Topo

Decepção com futebol nacional faz brasileiros adotarem estrangeiros como primeiro time

Karlo Gabriel, vice-presidente da torcida Arsenal Brasil, em frente ao Emirates Stadium - Reprodução
Karlo Gabriel, vice-presidente da torcida Arsenal Brasil, em frente ao Emirates Stadium Imagem: Reprodução

Fabiano Alcântara

Do UOL, em São Paulo

06/03/2012 14h00

Houve um tempo em que o time de futebol para o qual se torcia era passado de pai para filho. Hoje, no entanto, os “vira-casacas” são internacionais e estão bem representados, por meio de sites e blogs. A internet é apontada como causa e grande provedora de bem mais que 15 minutos de fama, até mesmo para clubes de menor expressão mundial.

ROCK E AMOR À CAMISA

  • A designer de moda Luciana Leal, do blog FC St. Pauli Brasil

“O futebol internacional está cada vez mais na boca do povo brasileiro. Grandes portais cobrem o dia a dia dos clubes europeus e grandes redes de televisão  compraram os direitos de transmissão dos principais campeonatos europeus, bem como a Liga dos Campeões e Liga Europa”, afirma João Hugo Reis Costa, 25 anos, de Belém (PA). Responsável pelo site Manchester City Brasil, o jornalista  diz que o interesse no Brasil pelo clube passou por um “boom” com a ida de Robinho e Tevez para o time.

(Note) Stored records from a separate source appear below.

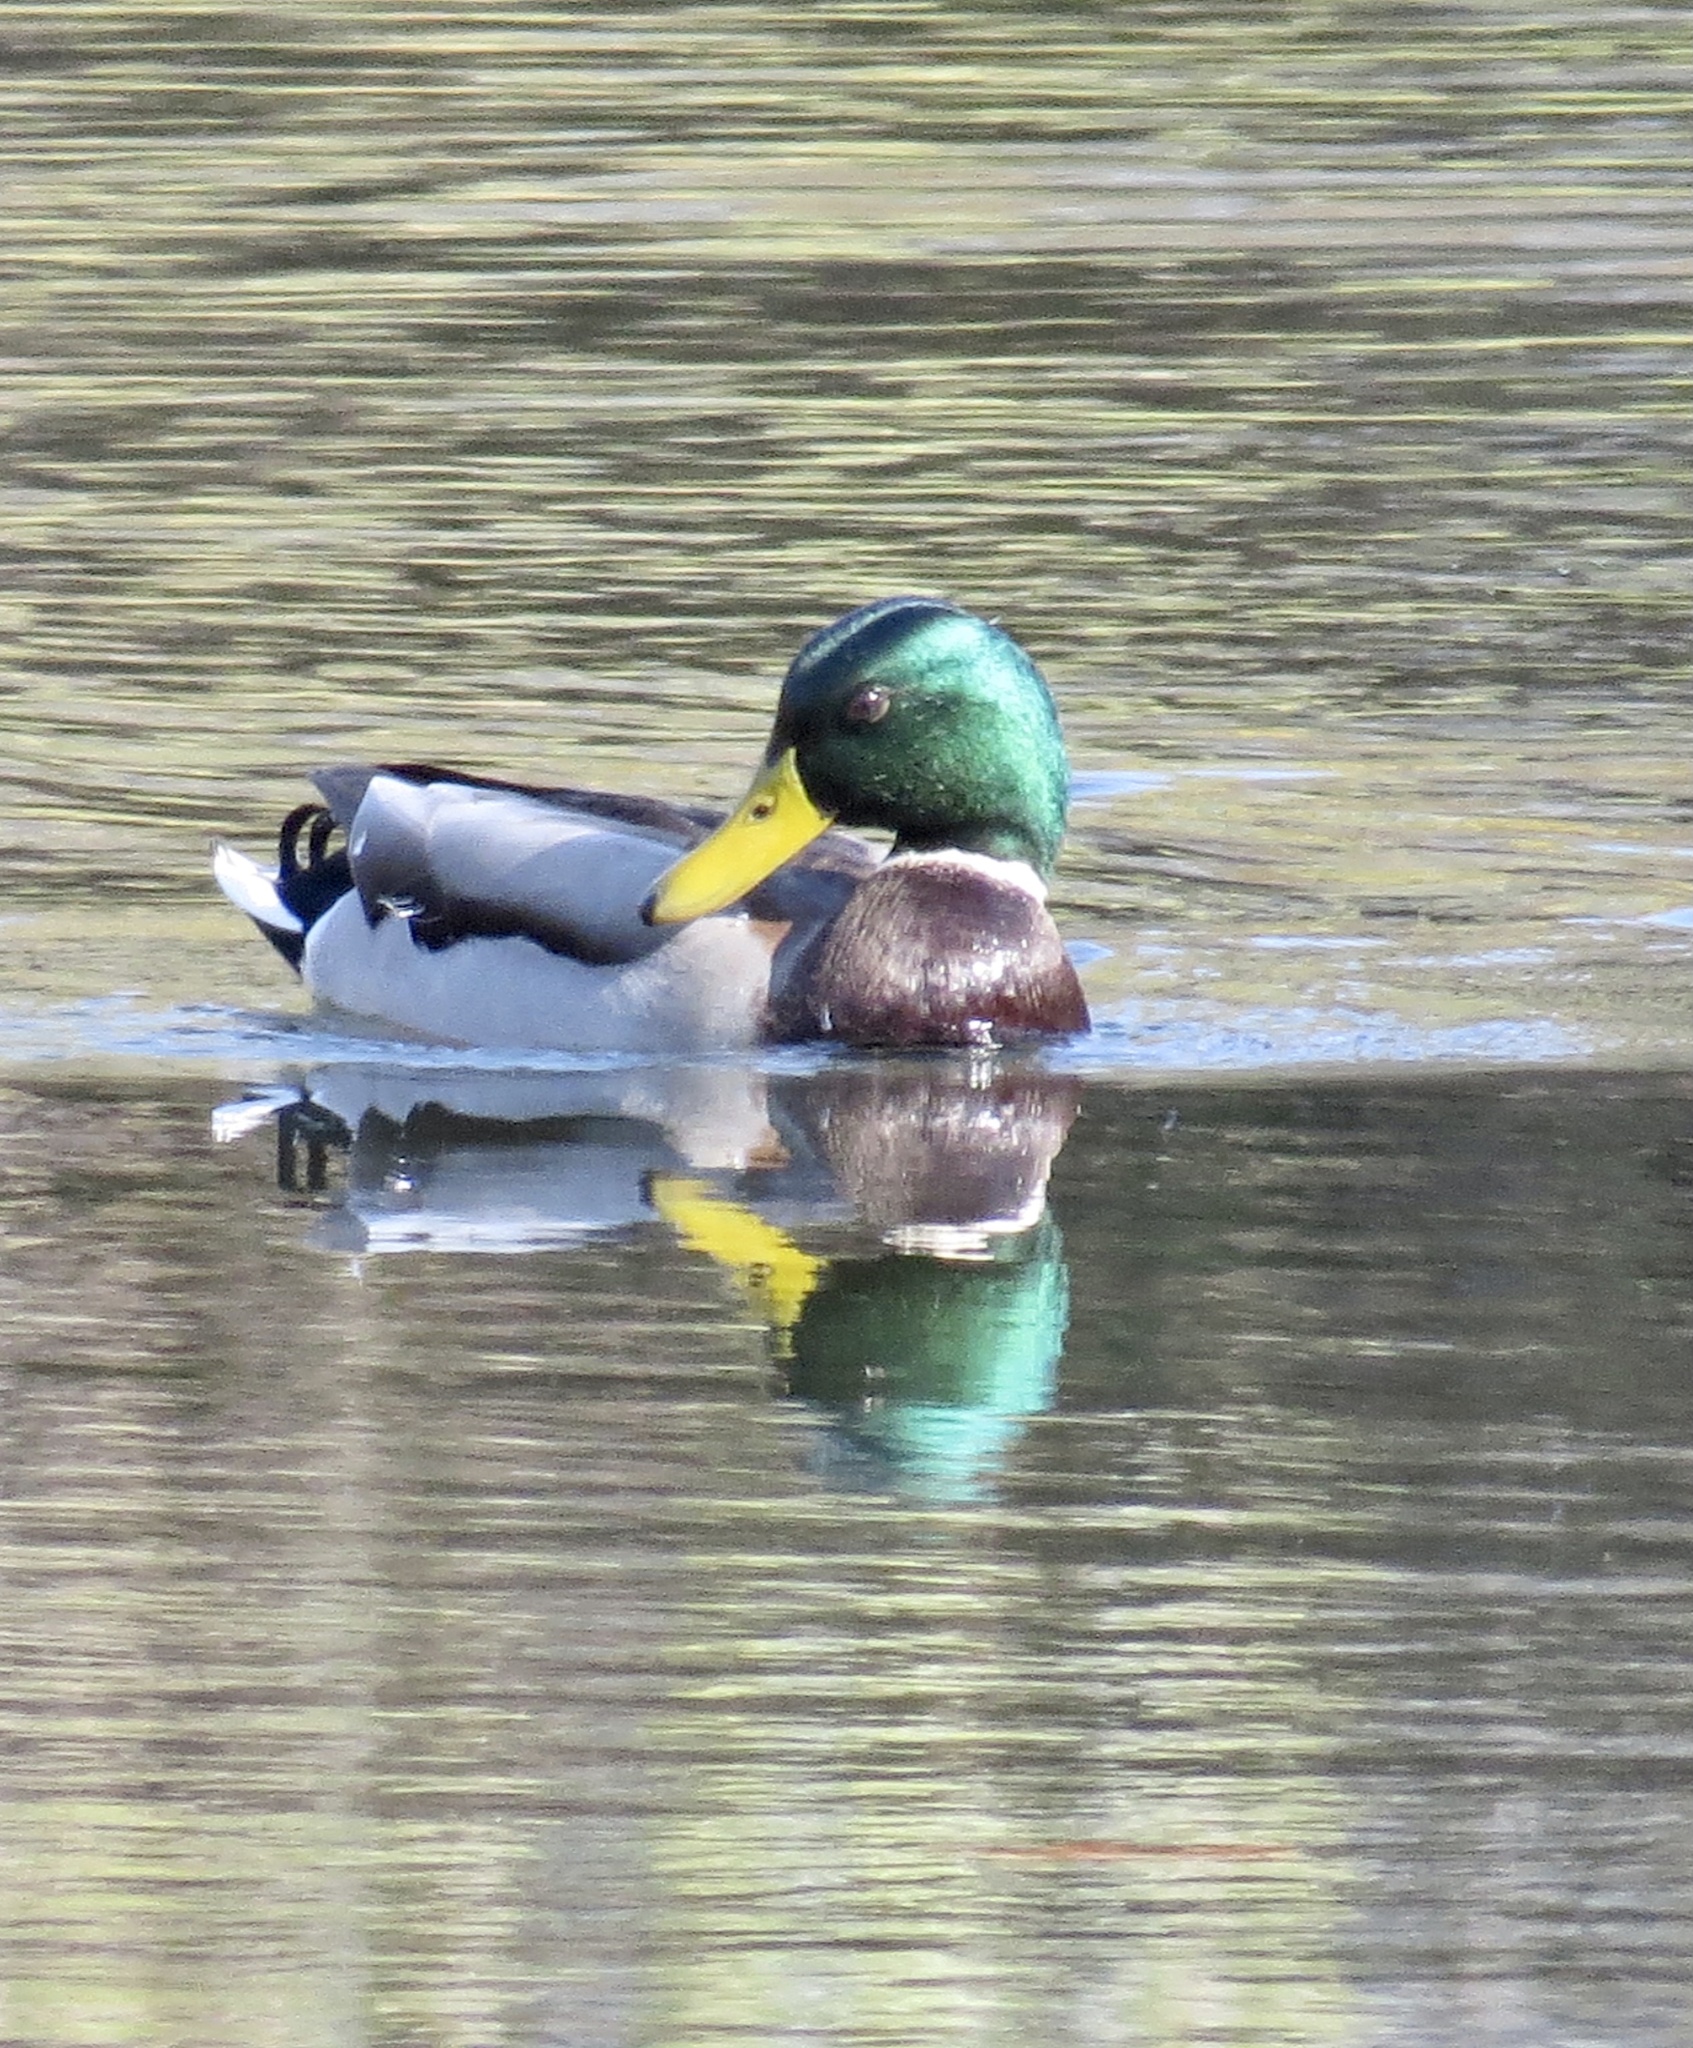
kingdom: Animalia
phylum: Chordata
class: Aves
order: Anseriformes
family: Anatidae
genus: Anas
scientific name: Anas platyrhynchos
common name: Mallard
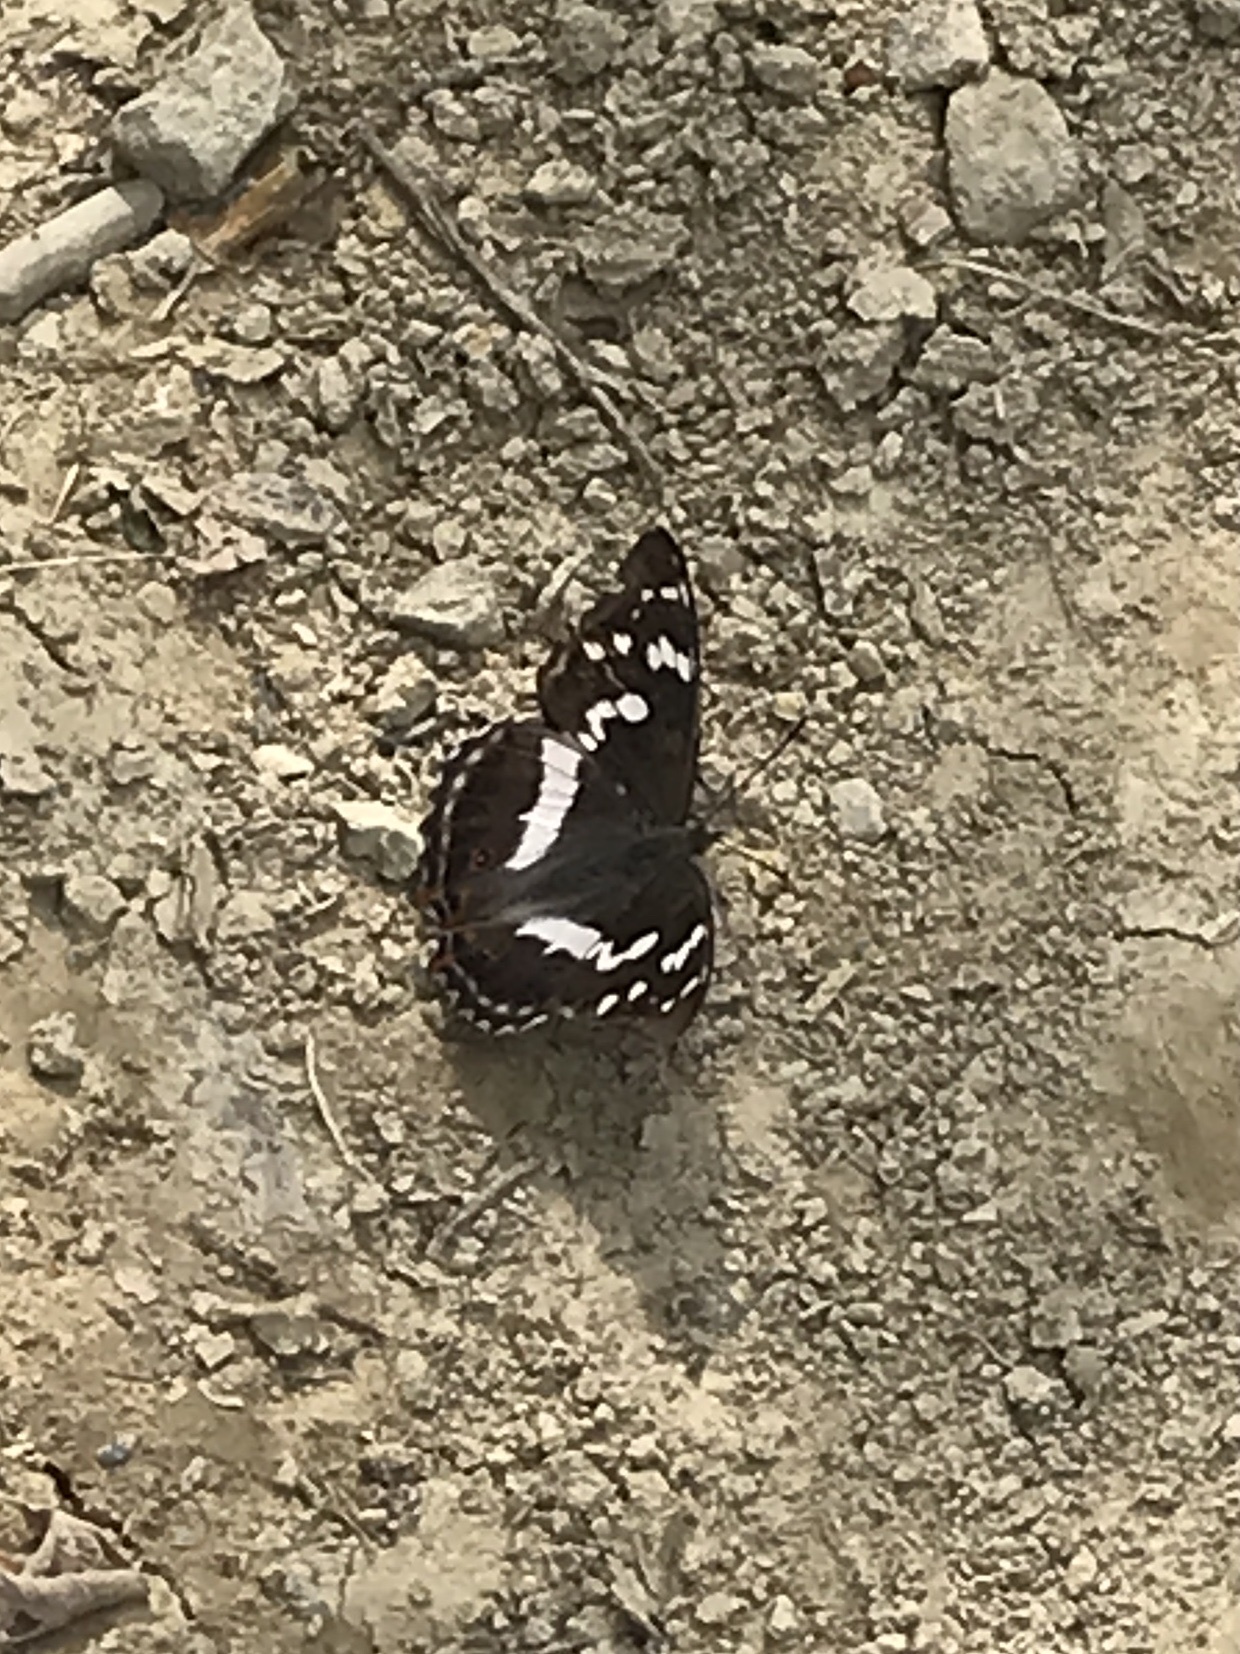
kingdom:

“Os dois fizeram com que o clube se projetasse na mídia brasileira, por serem ex-jogadores e ídolos de grandes times do Brasil, Santos e Corinthians, respectivamente. Hoje temos muitos torcedores no Brasil”, aponta. 

Na sua opinião, vários fatores fazem com que uma pessoa adote um time estrangeiro. “O maior deles é se o ídolo da pessoa joga no clube. Nos jovens, a questão de jogos de videogame como Fifa e Pro Evolution Soccer influencia. No caso do Manchester City, a maior influência aqui no Brasil pode-se dizer que é da banda Oasis, dos irmãos Gallagher. Temos um grande número de torcedores que começaram a torcer por influência da banda.”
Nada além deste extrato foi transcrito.